Besides Ladgroup Limited, NEXIM Bank also provided working capital for Shea butter processing to Karite Oil Limited (formerly Fagow Oil & Gas Nigeria Limited) in Akure, Ondo State, for the 22MT capacity shea butter processing plant.
The MD said NEXIM Bank’s interest in shea nuts processing for export was as a result of the very high demand for shea butter, coupled with the impressive potentials for foreign exchange revenue stream as well as massive job creation opportunity at various levels of its value chain.
Chairman of the House of Representatives Committee, Jones Onyereri, who acknowledged NEXIM Bank’s contributions to the development of the Nigerian non-oil export sector, said the current economic recession has opened Nigerians’ eyes to the immense opportunities in the country beyond oil and gas, especially in agriculture and solid minerals.

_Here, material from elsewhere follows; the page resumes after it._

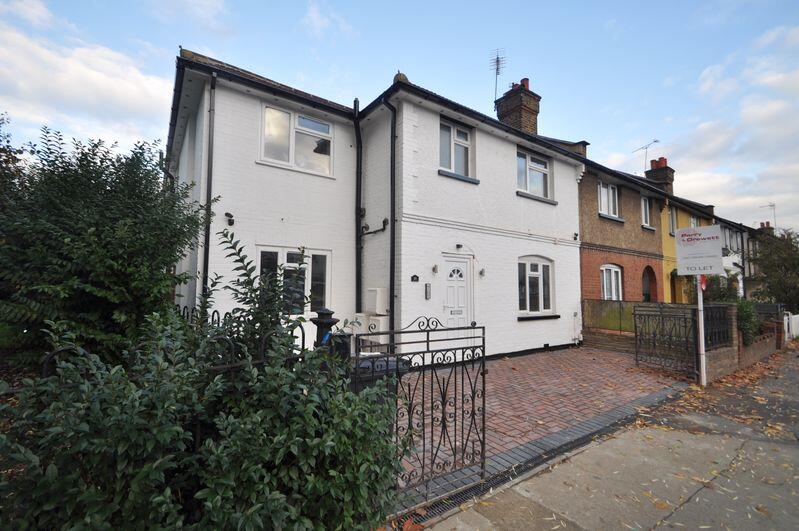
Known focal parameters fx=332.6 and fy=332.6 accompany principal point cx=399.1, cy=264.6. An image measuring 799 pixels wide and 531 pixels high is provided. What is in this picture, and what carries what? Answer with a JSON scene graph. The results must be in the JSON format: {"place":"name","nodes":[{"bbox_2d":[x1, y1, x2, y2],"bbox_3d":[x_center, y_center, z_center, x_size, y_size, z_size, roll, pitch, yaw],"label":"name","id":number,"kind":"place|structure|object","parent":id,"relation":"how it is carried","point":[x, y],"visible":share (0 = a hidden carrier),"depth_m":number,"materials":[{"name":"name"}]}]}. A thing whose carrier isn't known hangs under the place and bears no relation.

The Chairman of Ladgroup Limited, B. A. Onafowokan, noted NEXIM Bank’s commitment to government’s effort to diversify the country’s revenue base, especially through promotion of export-oriented investments in the non-oil sectors.

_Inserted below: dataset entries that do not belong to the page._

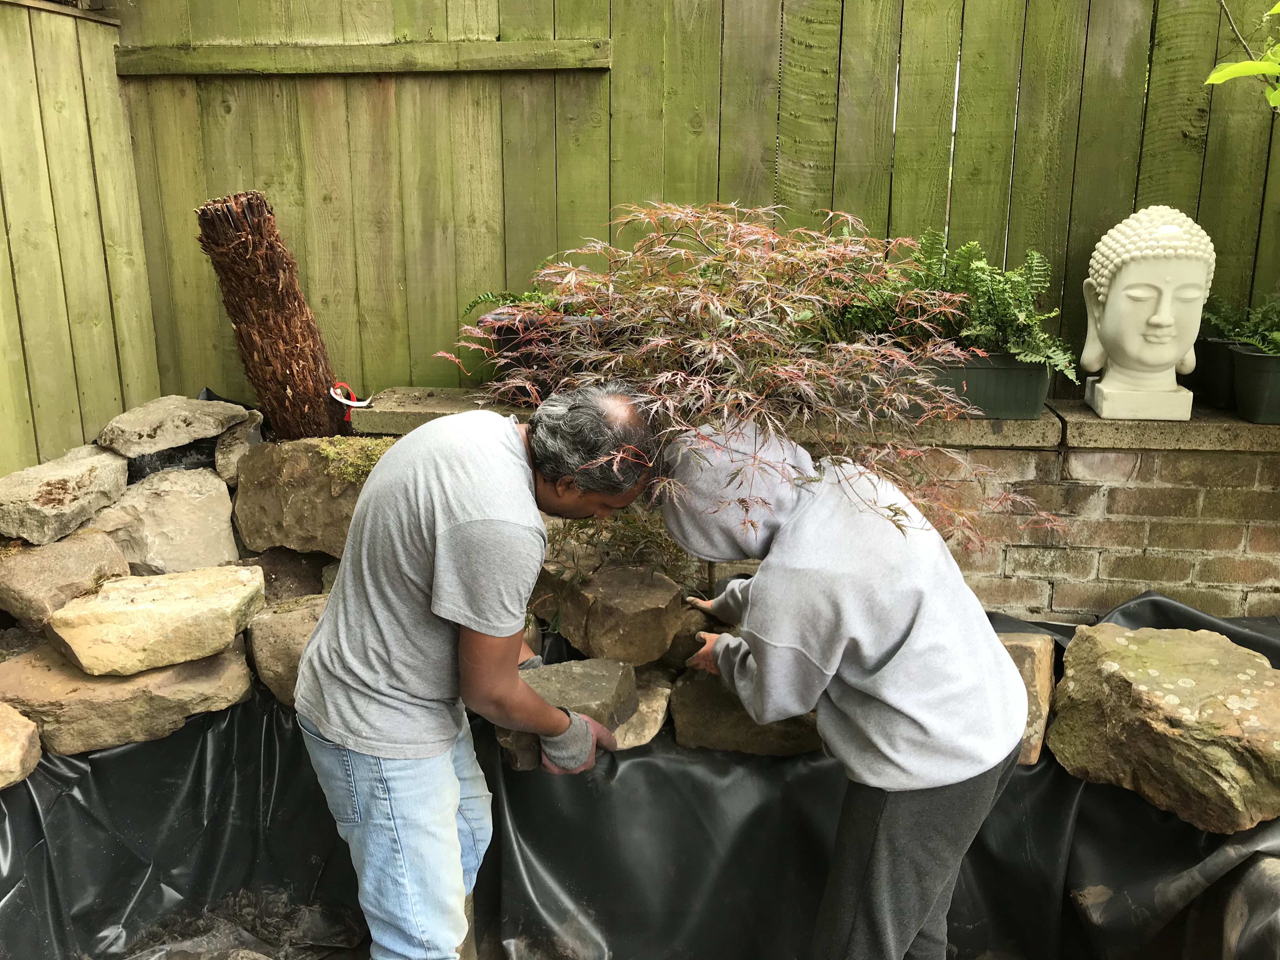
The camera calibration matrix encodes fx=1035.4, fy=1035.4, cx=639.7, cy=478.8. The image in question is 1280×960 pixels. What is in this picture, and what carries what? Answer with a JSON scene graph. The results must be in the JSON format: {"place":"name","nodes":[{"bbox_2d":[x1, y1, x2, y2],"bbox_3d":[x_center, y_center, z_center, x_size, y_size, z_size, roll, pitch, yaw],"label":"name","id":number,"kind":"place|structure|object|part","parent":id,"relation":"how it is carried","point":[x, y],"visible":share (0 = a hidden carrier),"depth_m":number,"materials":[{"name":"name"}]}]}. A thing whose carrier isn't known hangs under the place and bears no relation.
{"place":"outdoors","nodes":[
{"label":"outdoors","id":0,"kind":"place"},
{"bbox_2d":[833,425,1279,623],"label":"brick wall","id":1,"kind":"structure","parent":0,"point":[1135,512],"depth_m":2.93,"materials":[{"name":"red brick"}]},
{"bbox_2d":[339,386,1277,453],"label":"stone ledge","id":2,"kind":"object","parent":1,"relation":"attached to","point":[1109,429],"visible":0.52,"depth_m":2.90,"materials":[{"name":"stone"}]},
{"bbox_2d":[486,311,618,398],"bbox_3d":[-0.206,-0.381,3.213,0.493,0.247,0.380,1,15,4],"label":"flower pot","id":3,"kind":"object","parent":2,"relation":"on","point":[512,350],"visible":0.29,"depth_m":3.10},
{"bbox_2d":[459,284,571,323],"bbox_3d":[-0.259,-0.501,3.037,0.529,0.204,0.477,1,15,4],"label":"fern","id":4,"kind":"object","parent":3,"relation":"in","point":[489,299],"visible":0.27,"depth_m":3.03,"materials":[{"name":"green plant"}]},
{"bbox_2d":[923,350,1056,419],"bbox_3d":[0.935,-0.288,3.002,0.511,0.185,0.258,1,15,4],"label":"planter box","id":5,"kind":"object","parent":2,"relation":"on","point":[1013,407],"visible":0.56,"depth_m":2.89,"materials":[{"name":"green plastic"}]},
{"bbox_2d":[840,232,1079,379],"bbox_3d":[0.817,-0.455,2.791,0.687,0.438,0.549,1,15,4],"label":"fern","id":6,"kind":"object","parent":5,"relation":"in","point":[973,262],"visible":0.68,"depth_m":2.76,"materials":[{"name":"green plant"}]},
{"bbox_2d":[1080,204,1217,425],"bbox_3d":[1.381,-0.452,2.807,0.323,0.576,0.312,4,16,14],"label":"bust","id":7,"kind":"object","parent":2,"relation":"on","point":[1154,318],"visible":0.99,"depth_m":2.74,"materials":[{"name":"white"}]},
{"label":"plinth","id":8,"kind":"part","parent":7,"relation":"part of","materials":[{"name":"white stone"}]},
{"bbox_2d":[1193,336,1237,409],"bbox_3d":[1.774,-0.309,3.036,0.307,0.184,0.256,1,15,4],"label":"plant pot","id":9,"kind":"object","parent":2,"relation":"on","point":[1215,364],"visible":0.53,"depth_m":2.99,"materials":[{"name":"black plastic"}]},
{"bbox_2d":[1226,344,1279,425],"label":"planter","id":10,"kind":"object","parent":2,"relation":"on","point":[1238,372],"visible":0.94,"depth_m":2.84,"materials":[{"name":"plastic"}]},
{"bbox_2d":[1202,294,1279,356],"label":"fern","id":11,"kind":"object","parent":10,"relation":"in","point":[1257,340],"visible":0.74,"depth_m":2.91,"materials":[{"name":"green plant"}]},
{"bbox_2d":[1206,0,1279,109],"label":"leafy branch","id":12,"kind":"object","parent":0,"point":[1212,79],"visible":1,"depth_m":2.39,"materials":[{"name":"green plant"}]},
{"label":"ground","id":13,"kind":"structure","parent":0},
{"bbox_2d":[0,0,158,474],"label":"wooden fence","id":14,"kind":"object","parent":13,"relation":"on","point":[6,375],"visible":0.75,"depth_m":3.10,"materials":[{"name":"wood"}]},
{"bbox_2d":[214,408,264,485],"bbox_3d":[-1.200,-0.098,3.119,0.177,0.187,0.295,1,15,4],"label":"rock","id":15,"kind":"object","parent":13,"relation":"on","point":[231,461],"visible":0.72,"depth_m":3.02,"materials":[{"name":"grey stone"}]},
{"bbox_2d":[292,382,664,959],"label":"man","id":16,"kind":"object","parent":13,"relation":"on","point":[327,619],"visible":0.99,"depth_m":1.89},
{"bbox_2d":[496,656,635,768],"bbox_3d":[-0.184,0.535,2.426,0.309,0.169,0.314,1,15,4],"label":"stone block","id":17,"kind":"object","parent":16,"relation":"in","point":[618,668],"visible":0.69,"depth_m":2.37,"materials":[{"name":"grey stone"}]},
{"bbox_2d":[0,589,1279,959],"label":"black tarp","id":18,"kind":"object","parent":13,"relation":"on","point":[266,730],"visible":0.57,"depth_m":2.62,"materials":[{"name":"black"}]},
{"bbox_2d":[0,701,41,789],"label":"rock","id":19,"kind":"object","parent":18,"relation":"on","point":[1,743],"visible":0.99,"depth_m":2.35,"materials":[{"name":"beige stone"}]},
{"bbox_2d":[0,638,254,756],"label":"rock","id":20,"kind":"object","parent":18,"relation":"on","point":[160,673],"visible":0.76,"depth_m":2.48,"materials":[{"name":"stone"}]},
{"bbox_2d":[0,529,131,625],"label":"rock","id":21,"kind":"object","parent":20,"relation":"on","point":[99,544],"visible":0.88,"depth_m":2.61,"materials":[{"name":"stone"}]},
{"bbox_2d":[0,446,129,547],"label":"rock","id":22,"kind":"object","parent":21,"relation":"on","point":[64,490],"visible":0.98,"depth_m":2.71,"materials":[{"name":"stone"}]},
{"bbox_2d":[45,562,266,677],"bbox_3d":[-1.222,0.345,2.628,0.501,0.168,0.416,-2,15,-7],"label":"rock","id":23,"kind":"object","parent":20,"relation":"on","point":[128,582],"visible":0.98,"depth_m":2.51,"materials":[{"name":"beige stone"}]},
{"bbox_2d":[87,464,241,574],"bbox_3d":[-1.389,0.127,2.996,0.413,0.300,0.415,10,18,31],"label":"rock","id":24,"kind":"object","parent":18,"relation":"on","point":[223,523],"visible":0.84,"depth_m":2.88,"materials":[{"name":"stone"}]},
{"bbox_2d":[123,437,218,482],"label":"pond liner","id":25,"kind":"object","parent":24,"relation":"on","point":[173,458],"visible":0.57,"depth_m":2.97,"materials":[{"name":"black plastic"}]},
{"bbox_2d":[96,395,248,457],"bbox_3d":[-1.388,-0.163,3.066,0.334,0.127,0.395,8,17,26],"label":"rock","id":26,"kind":"object","parent":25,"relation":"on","point":[197,434],"visible":0.98,"depth_m":2.96,"materials":[{"name":"grey stone"}]},
{"bbox_2d":[236,547,332,604],"bbox_3d":[-1.050,0.307,3.012,0.357,0.197,0.326,1,15,4],"label":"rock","id":27,"kind":"object","parent":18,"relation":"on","point":[303,576],"visible":0.58,"depth_m":2.94,"materials":[{"name":"brown stone"}]},
{"bbox_2d":[231,436,373,557],"bbox_3d":[-0.902,0.041,3.064,0.553,0.319,0.396,1,15,4],"label":"rock","id":28,"kind":"object","parent":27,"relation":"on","point":[255,463],"visible":0.71,"depth_m":2.92,"materials":[{"name":"stone"}]},
{"bbox_2d":[195,187,343,442],"bbox_3d":[-1.099,-0.428,3.126,0.341,0.815,0.330,-11,19,-35],"label":"log","id":29,"kind":"object","parent":28,"relation":"on","point":[287,313],"visible":0.93,"depth_m":3.02,"materials":[{"name":"brown wood"}]},
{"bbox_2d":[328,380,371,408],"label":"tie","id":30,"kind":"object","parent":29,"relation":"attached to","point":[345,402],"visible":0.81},
{"bbox_2d":[309,435,394,485],"bbox_3d":[-0.804,-0.047,2.975,0.304,0.121,0.292,1,15,4],"label":"moss","id":31,"kind":"object","parent":28,"relation":"on","point":[351,471],"visible":0.57,"depth_m":2.94,"materials":[{"name":"green plant"}]},
{"bbox_2d":[243,593,328,706],"bbox_3d":[-0.837,0.449,2.782,0.419,0.240,0.398,1,15,4],"label":"rock","id":32,"kind":"object","parent":18,"relation":"on","point":[287,627],"visible":0.49,"depth_m":2.66,"materials":[{"name":"stone"}]},
{"bbox_2d":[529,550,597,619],"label":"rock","id":33,"kind":"object","parent":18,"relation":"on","point":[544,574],"visible":0.43,"depth_m":2.82,"materials":[{"name":"stone"}]},
{"bbox_2d":[612,660,674,749],"bbox_3d":[-0.064,0.592,2.715,0.322,0.159,0.382,1,15,4],"label":"rock","id":34,"kind":"object","parent":18,"relation":"on","point":[642,697],"visible":0.52,"depth_m":2.62,"materials":[{"name":"stone"}]},
{"bbox_2d":[540,561,687,665],"bbox_3d":[-0.075,0.337,2.751,0.316,0.198,0.417,-12,20,-38],"label":"rock","id":35,"kind":"object","parent":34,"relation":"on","point":[631,579],"visible":0.92,"depth_m":2.62,"materials":[{"name":"stone"}]},
{"bbox_2d":[542,505,690,583],"bbox_3d":[-0.076,0.177,2.799,0.521,0.241,0.453,1,15,4],"label":"shrub","id":36,"kind":"object","parent":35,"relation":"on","point":[587,525],"visible":0.46,"depth_m":2.75,"materials":[{"name":"green plant"}]},
{"bbox_2d":[667,667,820,757],"bbox_3d":[0.311,0.588,2.732,0.463,0.204,0.388,1,15,4],"label":"rock","id":37,"kind":"object","parent":18,"relation":"on","point":[690,684],"visible":0.65,"depth_m":2.60,"materials":[{"name":"stone"}]},
{"bbox_2d":[664,600,728,670],"bbox_3d":[0.199,0.406,2.764,0.287,0.168,0.268,1,15,4],"label":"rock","id":38,"kind":"object","parent":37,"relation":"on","point":[695,625],"visible":0.42,"depth_m":2.68,"materials":[{"name":"brown stone"}]},
{"bbox_2d":[998,630,1057,766],"bbox_3d":[0.893,0.524,2.687,0.317,0.288,0.352,6,16,21],"label":"rock","id":39,"kind":"object","parent":18,"relation":"on","point":[1026,663],"visible":0.38,"depth_m":2.54,"materials":[{"name":"stone"}]},
{"bbox_2d":[1046,621,1279,831],"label":"rock","id":40,"kind":"object","parent":18,"relation":"on","point":[1188,636],"visible":0.97,"depth_m":2.34,"materials":[{"name":"stone"}]},
{"bbox_2d":[128,0,1279,419],"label":"wooden fence","id":41,"kind":"object","parent":13,"relation":"on","point":[496,33],"visible":0.65,"depth_m":3.16,"materials":[{"name":"wood"}]},
{"bbox_2d":[442,203,1063,581],"bbox_3d":[0.241,-0.069,2.441,1.369,1.189,1.148,1,15,4],"label":"japanese maple","id":42,"kind":"object","parent":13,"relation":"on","point":[653,343],"visible":0.92,"depth_m":2.22,"materials":[{"name":"plant"}]},
{"bbox_2d":[658,415,1036,959],"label":"person","id":43,"kind":"object","parent":13,"relation":"on","point":[764,579],"visible":0.98,"depth_m":1.93},
{"bbox_2d":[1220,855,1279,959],"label":"rock","id":44,"kind":"object","parent":13,"relation":"on","point":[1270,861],"visible":0.84,"depth_m":2.23,"materials":[{"name":"grey stone"}]}
]}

He said company planned to create about 300 direct and more than 600 indirect jobs as well as earn about $5million in the first year, and $100million in the next five years.
“In addition to its traditional uses, such as cosmetics, soap, moisturizer, oil, wax, ointments and candles, shea butter is commonly used in the production of cocoa butter equivalents or improvers.
About five percent content, by weight, is allowed under European Union regulations in chocolate, other confectionaries and margarine, creating even larger international markets for shea products,” Onafowokan said.